(Data extracted from a collection)
........

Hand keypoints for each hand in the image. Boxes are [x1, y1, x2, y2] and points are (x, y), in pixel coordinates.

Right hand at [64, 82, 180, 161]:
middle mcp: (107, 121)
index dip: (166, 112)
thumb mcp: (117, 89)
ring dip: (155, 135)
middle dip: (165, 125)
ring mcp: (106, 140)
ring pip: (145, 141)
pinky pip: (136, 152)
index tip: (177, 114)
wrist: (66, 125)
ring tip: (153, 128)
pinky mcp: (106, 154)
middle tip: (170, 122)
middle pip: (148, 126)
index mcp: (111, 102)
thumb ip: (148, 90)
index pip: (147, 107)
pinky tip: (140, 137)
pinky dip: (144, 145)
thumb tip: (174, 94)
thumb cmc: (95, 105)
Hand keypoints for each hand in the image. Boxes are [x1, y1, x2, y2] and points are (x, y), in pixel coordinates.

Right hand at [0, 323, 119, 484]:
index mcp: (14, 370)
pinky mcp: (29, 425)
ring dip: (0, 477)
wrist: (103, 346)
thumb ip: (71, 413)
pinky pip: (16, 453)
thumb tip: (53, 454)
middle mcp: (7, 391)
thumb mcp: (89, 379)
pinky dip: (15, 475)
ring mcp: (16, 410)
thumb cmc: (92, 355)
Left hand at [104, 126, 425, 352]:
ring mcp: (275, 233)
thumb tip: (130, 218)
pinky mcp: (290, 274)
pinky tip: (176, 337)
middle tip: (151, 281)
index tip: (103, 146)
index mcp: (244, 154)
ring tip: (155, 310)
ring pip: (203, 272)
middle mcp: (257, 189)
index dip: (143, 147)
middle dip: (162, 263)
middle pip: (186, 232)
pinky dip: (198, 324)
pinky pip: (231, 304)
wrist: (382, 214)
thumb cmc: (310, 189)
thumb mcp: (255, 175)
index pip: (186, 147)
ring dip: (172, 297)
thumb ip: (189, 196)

........

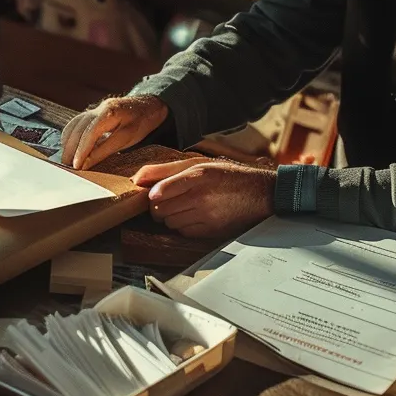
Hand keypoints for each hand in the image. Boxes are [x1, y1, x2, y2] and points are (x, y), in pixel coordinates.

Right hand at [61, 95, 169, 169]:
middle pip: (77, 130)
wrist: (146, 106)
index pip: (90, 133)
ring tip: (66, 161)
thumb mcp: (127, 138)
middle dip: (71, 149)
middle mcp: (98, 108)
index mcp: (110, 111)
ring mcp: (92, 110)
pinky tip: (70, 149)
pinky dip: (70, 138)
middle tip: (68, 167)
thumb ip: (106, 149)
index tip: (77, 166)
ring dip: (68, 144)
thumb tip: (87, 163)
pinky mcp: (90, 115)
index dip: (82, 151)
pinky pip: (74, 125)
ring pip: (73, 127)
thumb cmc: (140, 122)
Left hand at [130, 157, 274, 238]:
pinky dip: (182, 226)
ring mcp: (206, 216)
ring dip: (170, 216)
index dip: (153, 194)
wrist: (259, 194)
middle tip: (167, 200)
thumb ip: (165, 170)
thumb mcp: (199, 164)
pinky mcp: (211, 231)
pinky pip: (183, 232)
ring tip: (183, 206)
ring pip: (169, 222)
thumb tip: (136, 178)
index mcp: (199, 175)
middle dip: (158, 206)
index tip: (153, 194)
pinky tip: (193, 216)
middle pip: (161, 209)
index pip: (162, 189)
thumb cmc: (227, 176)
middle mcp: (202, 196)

........

• WHAT YOU HAVE TO DO
Pull out each line of the entries that contains "Right".

• YOUR SOLUTION
Right hand at [64, 82, 180, 161]:
Right hand at [0, 323, 119, 484]:
Right hand at [61, 95, 169, 169]:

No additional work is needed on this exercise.